New environmental and social label for Caleres
Footwear group Caleres has introduced a new programme for presenting its shoes as sustainable – its One Planet Standard.
Amajor footwear group, Caleres, has developed a new, in-house programme, its One Planet Standard, through which it aims to promote the environmental and social credentials of its products. Caleres, formerly Brown Shoe, is the parent group of a list of 15 brands, including Allen Edmonds, Franco Sarto, Famous Footwear, Sam Edelman, Vionic and Vince.
According to the group, the One Planet Standard will consider the sustainability of products across their entire lifecycle.
The standard is based on six key pillars: sample reduction, materials, packaging, supplier environmental and social governance (ESG) initiatives, brand philanthropy, and end-of-life solutions. This builds on an existing programme the group has in place, its Sustainable Footwear Index, which gives scores for how shoes, boots, sneakers and sandals rate in the different categories. Only the top performers, in terms of sustainability, will qualify for the One Planet Standard.
Degree of difficulty
“Each shoe will be assessed and graded, from start to finish,” the group has said, “with sustainability measures that require more effort and investment receiving more points.” It will apply the new One Planet Standard designation only to products that already score 51% or more on the Sustainable Footwear Index.
Of the six categories that these initiatives cover, the second is the one that will attract most attention from leather manufacturers, with its focus on materials. Using what the group calls “environmentally preferred materials” is an important factor in steering shoes towards a high enough score.
Group director of product sourcing and sustainability, Andee Burton, explains that this drive towards environmentally preferred materials is something Caleres announced in 2019, with targets to work towards by 2025. An environmentally preferred material is one that is “better for the environment versus a conventional material”, Ms Burton explains, adding that usage of them has increased year on year since the launch of the idea. Factors that the group takes into consideration in assessing what ‘better’ means here include carbon emissions, water use, social factors in manufacturing, and chemical use.
Material difference
There are specific characteristics that different materials have to display to earn the designation ‘environmentally preferred’. In the case of fabric, for example, Caleres has decided that only materials containing at least 51% recycled content, with third-party certification to back up manufacturers’ claims, can qualify.

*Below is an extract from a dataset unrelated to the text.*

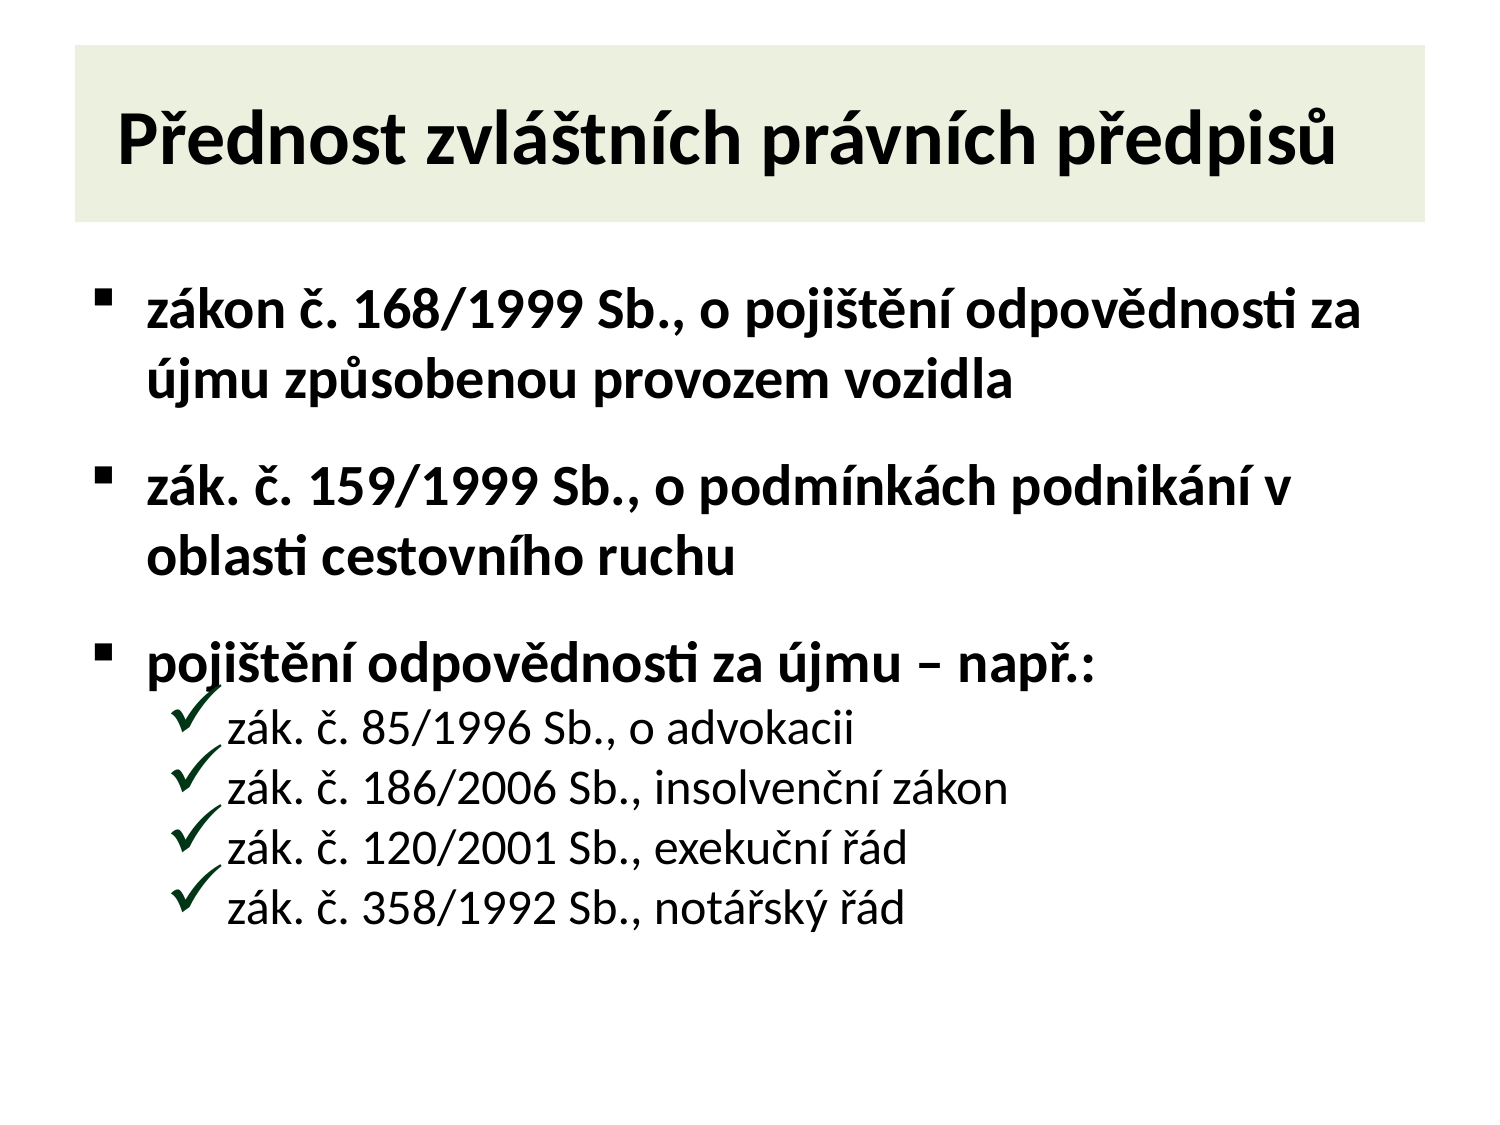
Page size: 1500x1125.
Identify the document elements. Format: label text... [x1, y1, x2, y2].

title Přednost zvláštních právních předpisů [75, 45, 1425, 223]
list zákon č. 168/1999 Sb., o pojištění odpovědnosti za újmu způsobenou provozem vozidla zák. č. 159/1999 Sb., o podmínkách podnikání v oblasti cestovního ruchu pojištění odpovědnosti za újmu – např.: zák. č. 85/1996 Sb., o advokacii zák. č. 186/2006 Sb., insolvenční zákon zák. č. 120/2001 Sb., exekuční řád zák. č. 358/1992 Sb., notářský řád [75, 262, 1424, 1005]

Cotton that the group uses in its products must contain at least 21% certified organic fibres to fit the bill.
Consequences of this policy include diverting more than 125 million plastic bottles away from landfill in the course of the last four years, with the material going into the group’s products instead. This means there is less need for manufacturers to use fossil fuels taken out of the ground to produce plastic for Caleres, reducing the group’s reliance on what Ms Burton describes as, traditionally, the first processing point of making polyester. “The extraction point and the polymerisation stage are where the biggest volumes of energy and emissions come from,” she adds.

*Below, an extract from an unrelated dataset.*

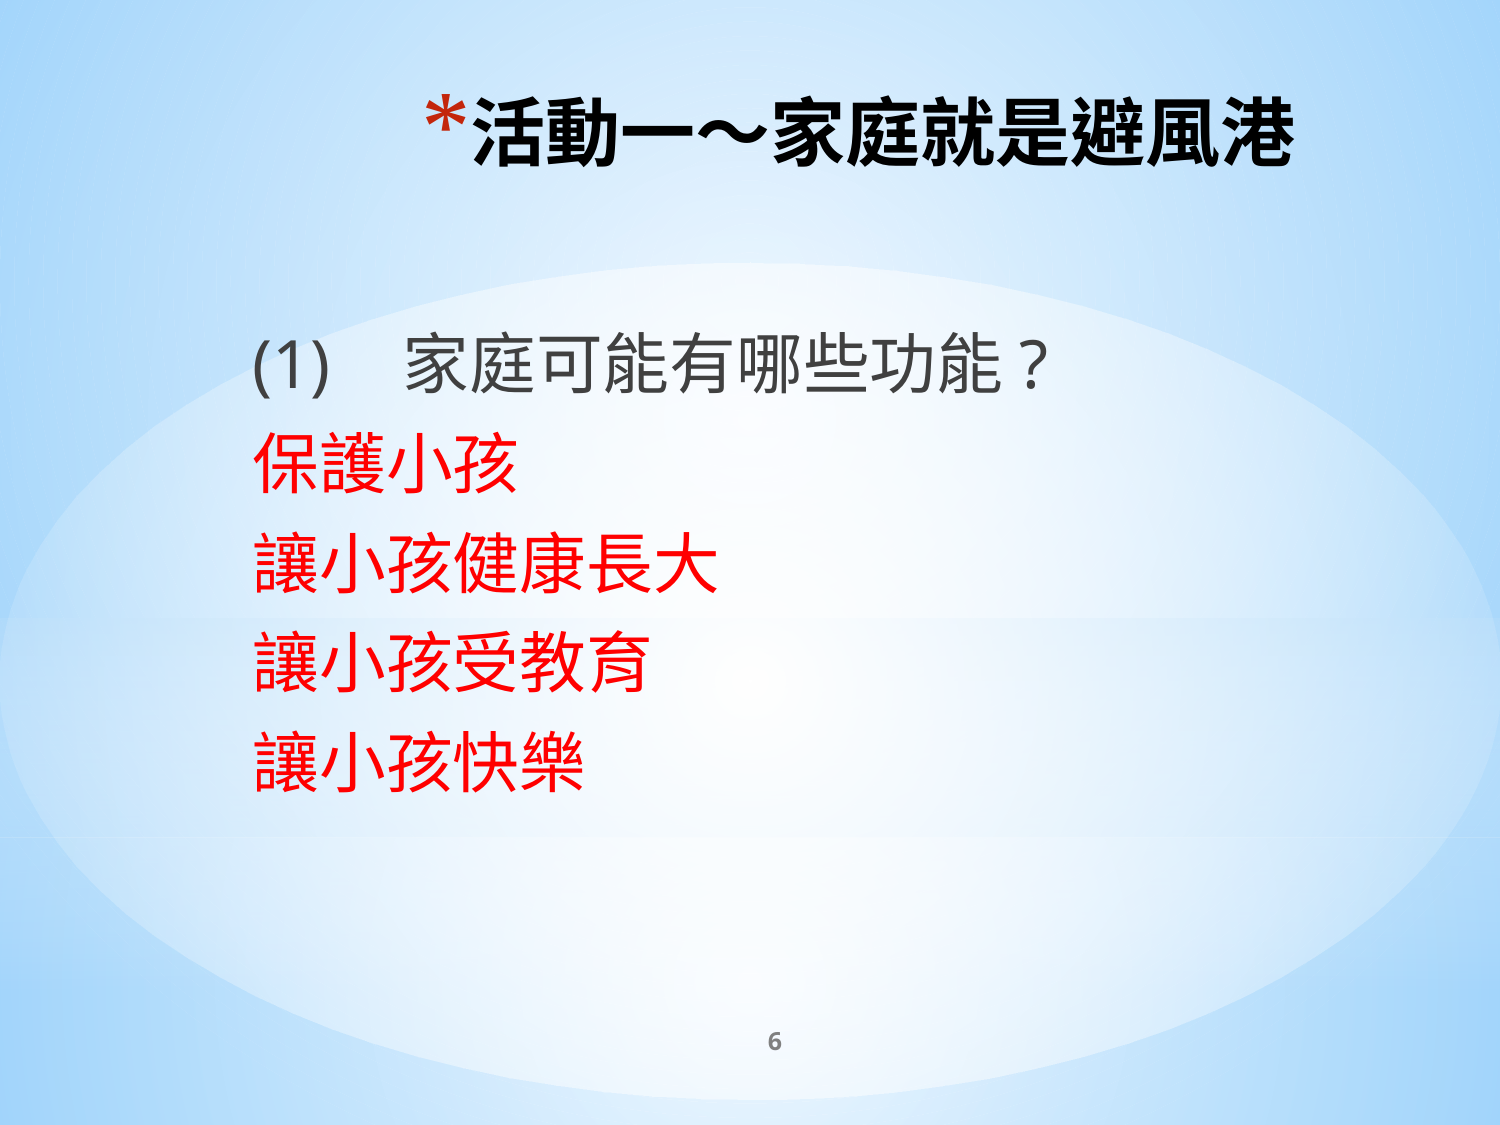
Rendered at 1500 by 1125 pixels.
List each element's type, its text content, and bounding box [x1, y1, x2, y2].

list (1) 家庭可能有哪些功能? 保護小孩 讓小孩健康長大 讓小孩受教育 讓小孩快樂 [230, 314, 1281, 885]
title 活動一〜家庭就是避風港 [242, 78, 1311, 266]
slide_number 6 [624, 1012, 925, 1073]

Another consequence is that more than 20 of the partner factories that make shoes for the group are now part of a dedicated programme for reducing its own production waste. By 2025, it wants all of the strategic factories in its manufacturing supply chain, of which there are just under 40, to take part in this initiative. Using the reduce-reuse-recycle methodology and waste-to-energy initiatives, the material going to landfill from the participating shoe plants so far has gone down by an average of close to 90%.
Unparalleled leather
Leather matters too, of course. Caleres has said: “Leather offers unparalleled craft, comfort, quality, fit and durability. However, the production of leather uses processes and materials that can impact the environment.” For shoes that have leather uppers, where the material comes from and how it is produced, contribute to a product’s overall score on the Sustainable Footwear Index and to the likelihood of its becoming a One Planet Standard product.
The group says it wants to help reduce the environmental impact of leather by sourcing from tanneries that are audited by independent third parties. In this, it includes tanneries certified as silver or gold by the Leather Working Group, those with Oeko-Tex certification or Italy’s ICEC, with a rating of ‘good’ or higher.
Top twenty
In 2022, Ms Burton points out, 75% of the footwear the group brought to market contained at least one ‘environmentally preferred’ material. “So if you purchased a shoe from one of our 15 brands, most likely it did contain at least one of these,” she adds. Choosing leather shoes will further enhance the chance of this because in 2022, an even higher proportion, 85%, of the leather Caleres used was environmentally preferred. By 2025, its goal is to increase this to 100% of the leather it sources.
According to Ms Burton, Caleres wants the One Planet Standard to be a goal worth the hard work necessary to achieve it. “We developed this standard to be comprehensive,” she explains. “That’s why sustainability measures that require more effort and investment to achieve receive more points.” By way of illustration, she explains that, if three-quarters of Caleres products containing at least one environmentally preferred material seems a good percentage, early indications are that One Planet Standard designation will go to a much smaller group of products, only 20% of the total.
Leather loafers from Vionic. Parent group Caleres classes 85% of the leather it used in 2022 as “environmentally preferred”. By 2025, this will apply to all of the leather it sources.